## Task prompt
Edit the records below, starting at the line that has "Зенит-Арена и Сочинская" and stopping after the line that has "חפשו אוזניות עם". Rewrite those lines with "Lösung" changed to "Mischung" and everything else left the same.

Dataset entries:

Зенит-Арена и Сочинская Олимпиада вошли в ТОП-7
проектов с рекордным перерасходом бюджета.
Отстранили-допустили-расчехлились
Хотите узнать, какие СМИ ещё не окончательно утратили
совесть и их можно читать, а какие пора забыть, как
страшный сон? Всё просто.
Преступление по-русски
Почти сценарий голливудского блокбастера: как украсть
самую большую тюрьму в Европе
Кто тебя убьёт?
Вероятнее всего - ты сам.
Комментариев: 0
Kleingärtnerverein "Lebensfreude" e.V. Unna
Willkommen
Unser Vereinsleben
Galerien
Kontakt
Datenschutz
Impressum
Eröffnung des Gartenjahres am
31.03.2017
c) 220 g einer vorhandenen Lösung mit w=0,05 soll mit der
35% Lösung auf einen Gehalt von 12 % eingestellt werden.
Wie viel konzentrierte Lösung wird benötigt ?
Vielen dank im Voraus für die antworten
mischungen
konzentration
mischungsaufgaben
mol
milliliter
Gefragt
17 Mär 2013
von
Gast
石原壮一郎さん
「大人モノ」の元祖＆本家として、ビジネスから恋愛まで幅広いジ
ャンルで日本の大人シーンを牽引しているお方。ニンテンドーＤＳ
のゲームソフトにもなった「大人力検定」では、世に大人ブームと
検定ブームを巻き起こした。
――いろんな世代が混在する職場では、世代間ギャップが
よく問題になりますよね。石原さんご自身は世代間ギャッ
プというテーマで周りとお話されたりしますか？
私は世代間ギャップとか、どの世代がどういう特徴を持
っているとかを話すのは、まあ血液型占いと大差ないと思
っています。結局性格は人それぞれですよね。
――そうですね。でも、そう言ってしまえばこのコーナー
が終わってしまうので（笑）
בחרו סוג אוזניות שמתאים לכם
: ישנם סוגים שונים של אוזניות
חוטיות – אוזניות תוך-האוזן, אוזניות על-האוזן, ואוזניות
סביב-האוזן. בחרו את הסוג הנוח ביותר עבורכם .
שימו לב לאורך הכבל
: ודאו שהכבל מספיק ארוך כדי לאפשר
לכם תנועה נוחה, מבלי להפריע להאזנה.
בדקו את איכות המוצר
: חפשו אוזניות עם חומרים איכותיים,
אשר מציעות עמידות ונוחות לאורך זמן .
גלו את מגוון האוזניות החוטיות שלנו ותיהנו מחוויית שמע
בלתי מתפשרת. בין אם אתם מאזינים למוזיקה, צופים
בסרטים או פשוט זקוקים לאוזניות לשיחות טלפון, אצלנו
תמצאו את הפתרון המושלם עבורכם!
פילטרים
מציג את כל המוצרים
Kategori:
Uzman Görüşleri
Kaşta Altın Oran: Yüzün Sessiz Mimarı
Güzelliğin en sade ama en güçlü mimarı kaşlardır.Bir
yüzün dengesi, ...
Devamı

---

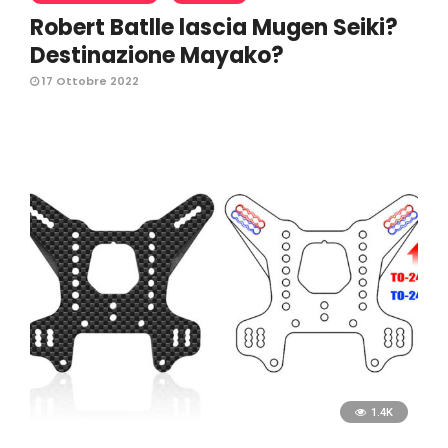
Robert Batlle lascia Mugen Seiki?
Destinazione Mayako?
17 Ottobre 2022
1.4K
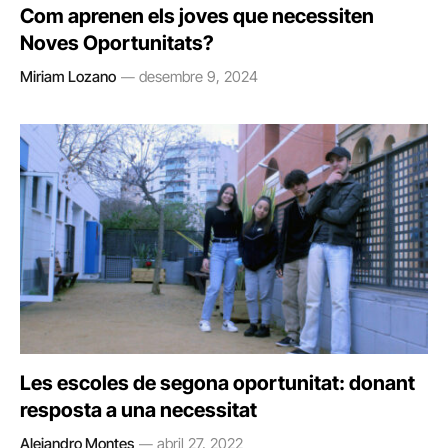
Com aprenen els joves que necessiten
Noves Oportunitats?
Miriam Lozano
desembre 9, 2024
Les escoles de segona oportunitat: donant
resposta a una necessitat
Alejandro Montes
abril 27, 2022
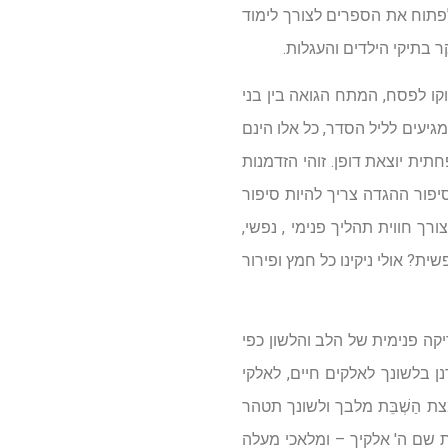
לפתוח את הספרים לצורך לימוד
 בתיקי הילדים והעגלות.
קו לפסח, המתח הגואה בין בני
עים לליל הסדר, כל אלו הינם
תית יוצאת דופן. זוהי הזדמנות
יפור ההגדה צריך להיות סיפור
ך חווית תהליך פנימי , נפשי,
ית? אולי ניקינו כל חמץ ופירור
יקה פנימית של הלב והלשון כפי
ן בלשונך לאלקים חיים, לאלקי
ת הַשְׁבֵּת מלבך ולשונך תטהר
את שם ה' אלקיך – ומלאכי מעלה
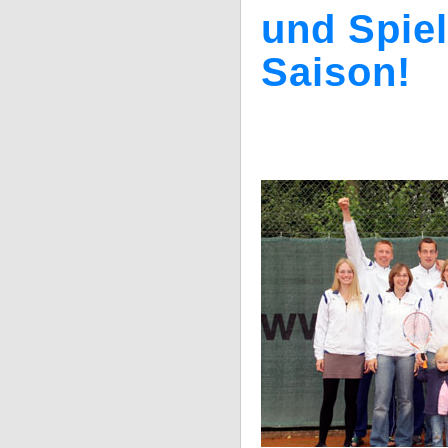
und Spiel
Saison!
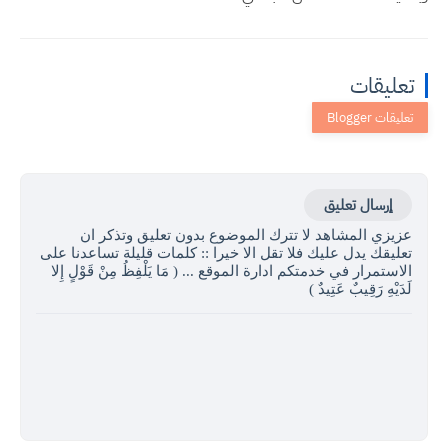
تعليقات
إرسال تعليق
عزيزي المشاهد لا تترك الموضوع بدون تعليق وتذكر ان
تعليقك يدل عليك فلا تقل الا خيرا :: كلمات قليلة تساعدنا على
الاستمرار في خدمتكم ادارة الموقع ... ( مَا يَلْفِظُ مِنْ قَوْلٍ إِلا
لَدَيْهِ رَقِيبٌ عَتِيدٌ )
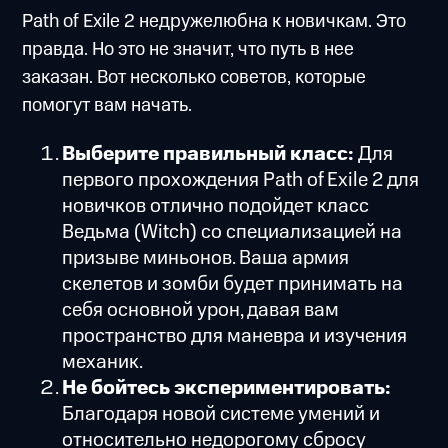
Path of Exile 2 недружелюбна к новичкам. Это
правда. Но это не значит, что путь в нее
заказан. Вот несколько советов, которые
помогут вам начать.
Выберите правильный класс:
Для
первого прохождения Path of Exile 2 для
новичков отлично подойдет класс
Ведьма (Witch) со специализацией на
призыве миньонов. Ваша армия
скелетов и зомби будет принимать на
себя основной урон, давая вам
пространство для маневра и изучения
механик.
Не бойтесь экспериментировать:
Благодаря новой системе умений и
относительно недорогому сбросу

...

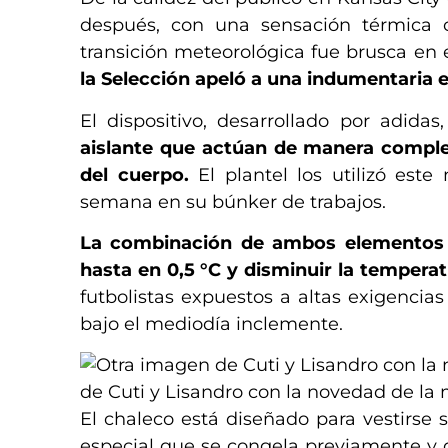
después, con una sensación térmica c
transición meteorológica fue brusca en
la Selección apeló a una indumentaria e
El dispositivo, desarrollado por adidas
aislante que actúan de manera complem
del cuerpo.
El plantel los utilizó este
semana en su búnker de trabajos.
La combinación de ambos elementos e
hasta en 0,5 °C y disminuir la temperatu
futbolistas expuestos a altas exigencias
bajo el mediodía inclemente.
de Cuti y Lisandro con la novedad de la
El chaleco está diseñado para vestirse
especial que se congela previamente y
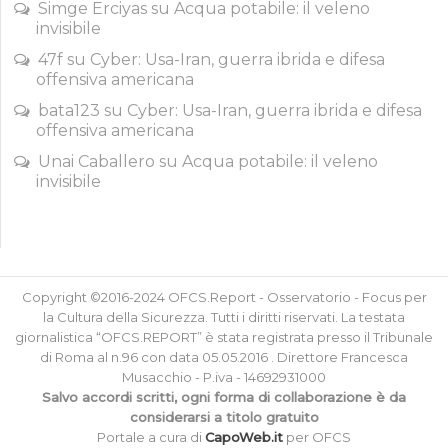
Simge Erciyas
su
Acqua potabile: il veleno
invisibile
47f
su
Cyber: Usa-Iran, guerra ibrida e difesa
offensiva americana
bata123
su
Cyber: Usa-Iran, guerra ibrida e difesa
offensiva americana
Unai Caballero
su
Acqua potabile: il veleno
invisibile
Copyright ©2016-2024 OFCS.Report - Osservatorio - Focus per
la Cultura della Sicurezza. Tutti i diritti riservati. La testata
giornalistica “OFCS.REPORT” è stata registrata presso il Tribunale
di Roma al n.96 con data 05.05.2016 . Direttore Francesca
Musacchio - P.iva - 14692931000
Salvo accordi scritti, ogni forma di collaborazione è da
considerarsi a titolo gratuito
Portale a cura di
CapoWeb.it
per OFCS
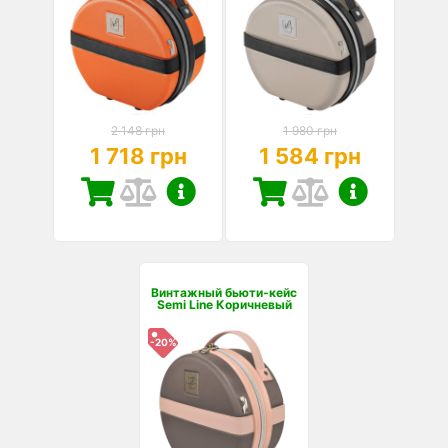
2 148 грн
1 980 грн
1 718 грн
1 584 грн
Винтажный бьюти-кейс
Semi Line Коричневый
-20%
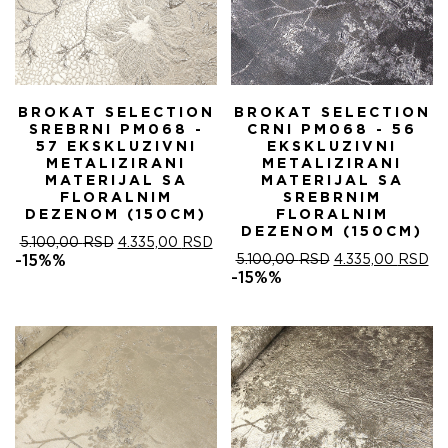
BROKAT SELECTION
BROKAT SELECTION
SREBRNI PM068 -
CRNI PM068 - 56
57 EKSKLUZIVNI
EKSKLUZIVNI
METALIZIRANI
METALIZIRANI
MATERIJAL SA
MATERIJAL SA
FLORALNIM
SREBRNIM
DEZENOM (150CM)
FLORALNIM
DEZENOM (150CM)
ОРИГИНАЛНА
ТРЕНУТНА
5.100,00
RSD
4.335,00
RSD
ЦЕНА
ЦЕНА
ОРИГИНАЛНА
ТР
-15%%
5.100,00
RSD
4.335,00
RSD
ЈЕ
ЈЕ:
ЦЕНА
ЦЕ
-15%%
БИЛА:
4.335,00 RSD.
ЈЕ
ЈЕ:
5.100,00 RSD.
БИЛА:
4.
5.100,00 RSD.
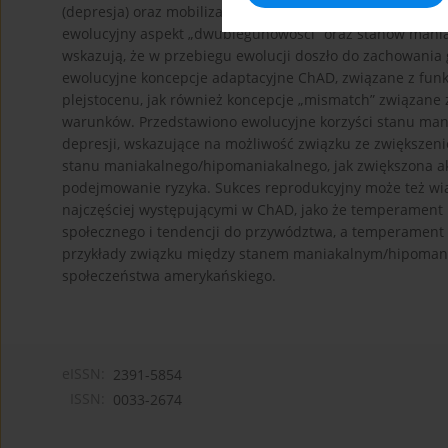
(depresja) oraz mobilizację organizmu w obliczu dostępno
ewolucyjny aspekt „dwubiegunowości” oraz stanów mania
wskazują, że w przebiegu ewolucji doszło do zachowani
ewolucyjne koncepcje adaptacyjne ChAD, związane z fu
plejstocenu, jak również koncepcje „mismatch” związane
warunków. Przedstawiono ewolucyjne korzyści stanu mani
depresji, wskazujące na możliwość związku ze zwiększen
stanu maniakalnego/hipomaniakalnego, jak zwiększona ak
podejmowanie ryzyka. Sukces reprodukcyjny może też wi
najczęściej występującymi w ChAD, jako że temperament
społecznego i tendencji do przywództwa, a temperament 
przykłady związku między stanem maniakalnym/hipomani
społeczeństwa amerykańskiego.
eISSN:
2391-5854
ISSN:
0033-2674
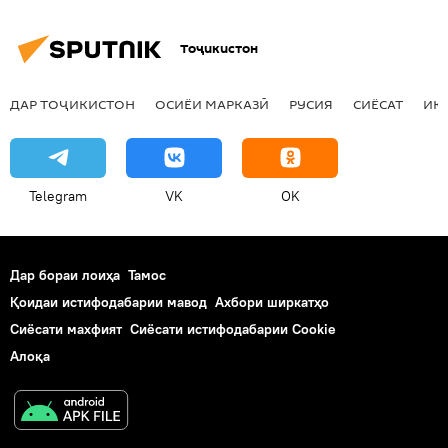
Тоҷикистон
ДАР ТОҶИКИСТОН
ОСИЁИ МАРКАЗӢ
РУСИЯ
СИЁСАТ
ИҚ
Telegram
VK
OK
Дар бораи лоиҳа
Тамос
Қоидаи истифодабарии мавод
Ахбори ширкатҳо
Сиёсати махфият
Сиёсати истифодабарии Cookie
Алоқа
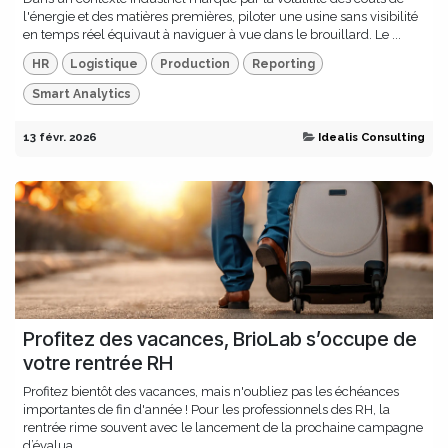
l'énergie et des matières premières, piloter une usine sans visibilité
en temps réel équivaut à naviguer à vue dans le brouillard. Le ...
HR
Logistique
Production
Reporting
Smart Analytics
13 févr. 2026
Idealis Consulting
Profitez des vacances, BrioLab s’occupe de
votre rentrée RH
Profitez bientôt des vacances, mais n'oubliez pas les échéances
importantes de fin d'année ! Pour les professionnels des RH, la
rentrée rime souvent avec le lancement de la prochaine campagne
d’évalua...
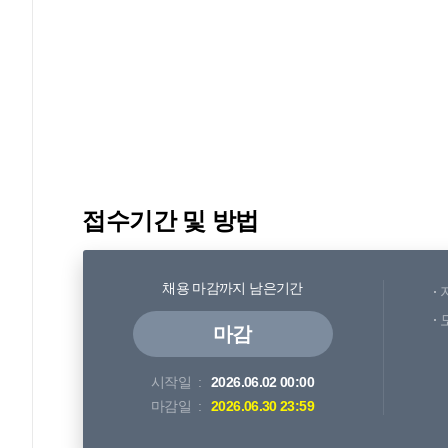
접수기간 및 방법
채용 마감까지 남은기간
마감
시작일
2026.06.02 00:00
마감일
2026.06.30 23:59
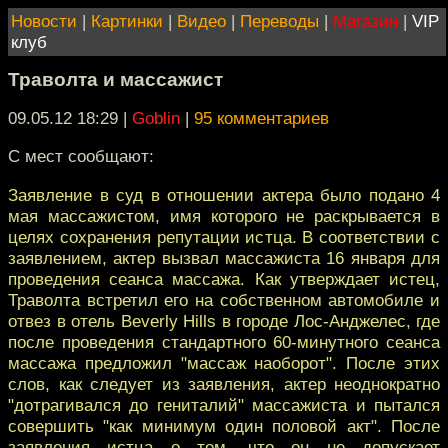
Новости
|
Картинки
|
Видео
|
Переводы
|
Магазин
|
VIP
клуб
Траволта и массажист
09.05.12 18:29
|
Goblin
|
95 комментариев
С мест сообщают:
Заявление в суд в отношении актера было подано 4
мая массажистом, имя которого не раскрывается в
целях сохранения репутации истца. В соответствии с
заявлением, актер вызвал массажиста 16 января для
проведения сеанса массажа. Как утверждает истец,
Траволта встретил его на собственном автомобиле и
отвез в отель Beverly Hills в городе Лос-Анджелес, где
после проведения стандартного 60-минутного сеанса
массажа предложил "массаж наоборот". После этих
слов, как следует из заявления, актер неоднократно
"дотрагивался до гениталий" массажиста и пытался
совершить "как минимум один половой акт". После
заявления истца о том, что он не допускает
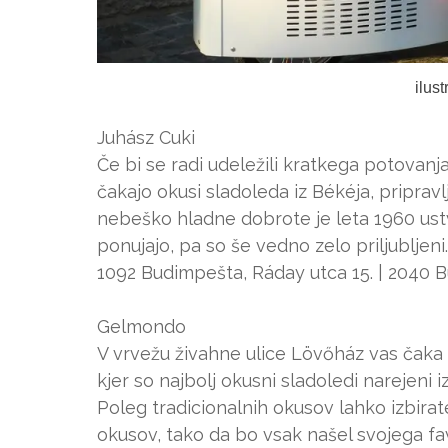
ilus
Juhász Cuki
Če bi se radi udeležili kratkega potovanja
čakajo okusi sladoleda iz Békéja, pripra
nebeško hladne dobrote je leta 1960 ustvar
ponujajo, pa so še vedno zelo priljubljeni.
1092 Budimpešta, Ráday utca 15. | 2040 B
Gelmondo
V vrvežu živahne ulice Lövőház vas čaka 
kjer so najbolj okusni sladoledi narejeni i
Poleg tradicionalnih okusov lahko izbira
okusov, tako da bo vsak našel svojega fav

## Written response
Зенит-Арена и Сочинская Олимпиада вошли в ТОП-7
проектов с рекордным перерасходом бюджета.
Отстранили-допустили-расчехлились
Хотите узнать, какие СМИ ещё не окончательно утратили
совесть и их можно читать, а какие пора забыть, как
страшный сон? Всё просто.
Преступление по-русски
Почти сценарий голливудского блокбастера: как украсть
самую большую тюрьму в Европе
Кто тебя убьёт?
Вероятнее всего - ты сам.
Комментариев: 0
Kleingärtnerverein "Lebensfreude" e.V. Unna
Willkommen
Unser Vereinsleben
Galerien
Kontakt
Datenschutz
Impressum
Eröffnung des Gartenjahres am
31.03.2017
c) 220 g einer vorhandenen Mischung mit w=0,05 soll mit der
35% Mischung auf einen Gehalt von 12 % eingestellt werden.
Wie viel konzentrierte Mischung wird benötigt ?
Vielen dank im Voraus für die antworten
mischungen
konzentration
mischungsaufgaben
mol
milliliter
Gefragt
17 Mär 2013
von
Gast
石原壮一郎さん
「大人モノ」の元祖＆本家として、ビジネスから恋愛まで幅広いジ
ャンルで日本の大人シーンを牽引しているお方。ニンテンドーＤＳ
のゲームソフトにもなった「大人力検定」では、世に大人ブームと
検定ブームを巻き起こした。
――いろんな世代が混在する職場では、世代間ギャップが
よく問題になりますよね。石原さんご自身は世代間ギャッ
プというテーマで周りとお話されたりしますか？
私は世代間ギャップとか、どの世代がどういう特徴を持
っているとかを話すのは、まあ血液型占いと大差ないと思
っています。結局性格は人それぞれですよね。
――そうですね。でも、そう言ってしまえばこのコーナー
が終わってしまうので（笑）
בחרו סוג אוזניות שמתאים לכם
: ישנם סוגים שונים של אוזניות
חוטיות – אוזניות תוך-האוזן, אוזניות על-האוזן, ואוזניות
סביב-האוזן. בחרו את הסוג הנוח ביותר עבורכם .
שימו לב לאורך הכבל
: ודאו שהכבל מספיק ארוך כדי לאפשר
לכם תנועה נוחה, מבלי להפריע להאזנה.
בדקו את איכות המוצר
: חפשו אוזניות עם חומרים איכותיים,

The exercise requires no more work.